Average Internet searchers tend to take the search results presented by the search engines as a list of decreasing relevance, and they tend to browse only the first 20-30 items on a results list from a search engine. Moreover, business intelligence systems also seem to base many of their decisions on search results as returned by Internet search engines. If the most relevant results are not properly positioned on the result list, important information would be missed, and the decisions could be impaired. Therefore, precise relevance ranking of search result items as returned by search engines is extremely important.

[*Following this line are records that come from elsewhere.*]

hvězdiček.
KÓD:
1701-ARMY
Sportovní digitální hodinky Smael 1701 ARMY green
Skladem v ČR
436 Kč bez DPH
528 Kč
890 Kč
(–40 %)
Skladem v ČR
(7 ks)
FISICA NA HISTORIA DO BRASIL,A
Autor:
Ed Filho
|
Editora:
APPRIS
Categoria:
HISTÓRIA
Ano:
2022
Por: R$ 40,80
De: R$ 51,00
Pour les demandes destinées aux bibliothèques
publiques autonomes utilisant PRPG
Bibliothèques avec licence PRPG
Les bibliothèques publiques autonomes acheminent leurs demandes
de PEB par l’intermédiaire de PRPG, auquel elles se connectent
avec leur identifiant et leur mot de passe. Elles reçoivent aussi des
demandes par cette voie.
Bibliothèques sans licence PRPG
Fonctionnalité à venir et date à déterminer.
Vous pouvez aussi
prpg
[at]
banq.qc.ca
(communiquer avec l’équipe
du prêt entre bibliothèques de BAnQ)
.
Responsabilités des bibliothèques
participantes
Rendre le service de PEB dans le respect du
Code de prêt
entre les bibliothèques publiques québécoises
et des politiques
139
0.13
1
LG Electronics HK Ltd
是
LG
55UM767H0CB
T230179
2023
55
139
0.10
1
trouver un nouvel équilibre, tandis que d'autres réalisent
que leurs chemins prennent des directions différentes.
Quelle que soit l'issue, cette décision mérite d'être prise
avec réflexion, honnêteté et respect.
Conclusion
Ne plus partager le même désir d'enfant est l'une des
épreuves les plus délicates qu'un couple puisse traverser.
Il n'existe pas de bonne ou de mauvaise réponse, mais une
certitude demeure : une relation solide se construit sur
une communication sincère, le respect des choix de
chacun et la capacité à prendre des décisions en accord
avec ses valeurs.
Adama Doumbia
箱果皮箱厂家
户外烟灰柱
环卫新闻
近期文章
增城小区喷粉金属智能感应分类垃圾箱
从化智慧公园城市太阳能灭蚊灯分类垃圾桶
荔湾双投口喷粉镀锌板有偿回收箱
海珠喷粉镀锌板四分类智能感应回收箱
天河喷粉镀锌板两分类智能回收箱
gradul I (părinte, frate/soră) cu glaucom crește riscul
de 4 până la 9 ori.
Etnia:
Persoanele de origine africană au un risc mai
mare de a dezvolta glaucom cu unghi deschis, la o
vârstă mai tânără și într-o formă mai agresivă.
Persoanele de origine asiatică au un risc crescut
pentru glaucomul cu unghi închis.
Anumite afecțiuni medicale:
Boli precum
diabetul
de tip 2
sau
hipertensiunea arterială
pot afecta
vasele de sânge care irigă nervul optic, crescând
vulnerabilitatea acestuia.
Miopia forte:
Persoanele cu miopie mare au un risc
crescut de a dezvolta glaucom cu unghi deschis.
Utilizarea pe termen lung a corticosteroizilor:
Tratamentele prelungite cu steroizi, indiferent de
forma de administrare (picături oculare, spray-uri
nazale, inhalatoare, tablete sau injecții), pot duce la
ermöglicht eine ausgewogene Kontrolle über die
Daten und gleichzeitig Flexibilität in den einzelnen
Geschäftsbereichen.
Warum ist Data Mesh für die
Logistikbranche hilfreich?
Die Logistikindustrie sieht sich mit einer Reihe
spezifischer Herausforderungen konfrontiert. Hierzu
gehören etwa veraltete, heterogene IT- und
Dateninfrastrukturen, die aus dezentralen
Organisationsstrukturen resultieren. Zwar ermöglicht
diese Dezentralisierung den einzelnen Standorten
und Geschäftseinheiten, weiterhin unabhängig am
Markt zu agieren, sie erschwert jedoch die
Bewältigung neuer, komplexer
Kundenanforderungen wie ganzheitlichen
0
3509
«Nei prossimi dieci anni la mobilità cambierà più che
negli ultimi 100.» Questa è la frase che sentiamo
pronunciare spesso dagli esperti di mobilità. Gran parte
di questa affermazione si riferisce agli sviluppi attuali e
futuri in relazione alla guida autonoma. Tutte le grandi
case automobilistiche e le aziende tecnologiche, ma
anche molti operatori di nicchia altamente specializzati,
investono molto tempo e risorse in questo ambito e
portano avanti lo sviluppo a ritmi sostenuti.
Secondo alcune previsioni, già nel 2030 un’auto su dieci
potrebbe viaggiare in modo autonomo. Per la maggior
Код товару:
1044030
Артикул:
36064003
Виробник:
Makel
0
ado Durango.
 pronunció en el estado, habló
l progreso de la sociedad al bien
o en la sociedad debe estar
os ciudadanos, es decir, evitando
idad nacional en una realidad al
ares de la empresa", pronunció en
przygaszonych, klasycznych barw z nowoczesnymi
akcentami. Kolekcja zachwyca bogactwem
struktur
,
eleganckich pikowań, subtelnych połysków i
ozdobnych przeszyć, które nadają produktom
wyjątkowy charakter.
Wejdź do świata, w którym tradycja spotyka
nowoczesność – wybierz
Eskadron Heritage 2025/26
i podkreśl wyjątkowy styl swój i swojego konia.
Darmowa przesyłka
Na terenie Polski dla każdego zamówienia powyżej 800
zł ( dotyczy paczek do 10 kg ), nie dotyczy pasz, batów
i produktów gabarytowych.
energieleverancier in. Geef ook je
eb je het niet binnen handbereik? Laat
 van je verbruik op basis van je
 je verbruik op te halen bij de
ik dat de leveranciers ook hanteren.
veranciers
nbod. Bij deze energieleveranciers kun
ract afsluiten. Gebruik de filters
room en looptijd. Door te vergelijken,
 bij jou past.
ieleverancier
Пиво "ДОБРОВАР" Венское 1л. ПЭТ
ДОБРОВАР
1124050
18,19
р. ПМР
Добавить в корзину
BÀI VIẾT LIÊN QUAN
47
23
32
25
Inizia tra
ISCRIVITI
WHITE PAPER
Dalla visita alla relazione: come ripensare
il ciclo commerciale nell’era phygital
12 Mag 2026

However, because what resides on the Web is an ever-changing and extremely heterogeneous data collection (Jansen & Pooch, 2001), Web page ranking algorithms have become very complicated and dynamic (Dean 2016; Barysevich 2017). It is important to know that ranking algorithms of different search engines handle variables differently. Consequently, the degree of search result relevance varies from search engine to search engine. Ideally, if all returned items are ranked in terms of relevance to the search query, and the ranked data are captured in a two-dimensional chart where the X-axis represents the ranked items and the Y-axis represents the relevance score, then a decline curve appears. Understanding the downward curve is critical to evaluating the quality of search results because the downward curve serves as a yardstick in measuring relevance of search results of a search engine.
The primary purpose of this study is to explore effective measurement of search results from search engines through investigating relevance-decrease patterns of search results from two major search engines: Google and Bing. To accomplish the purpose, 4 domain categories were defined, and 24 search queries with 6 from each category were formulated and submitted to both Google and Bing. Retrieved results were then collected, and their relevance was judged by 32 subjects independently. A group of possible regression models were developed for regression analysis, and the performances of the regression models were tested. The best-fit regression model was identified through ANOVA analyses. The findings of this study help people better understand the relevance-decrease patterns of search results produced by search engines. The best-fit regression model identified in this study provides a way for people to evaluate search result relevance of search engines.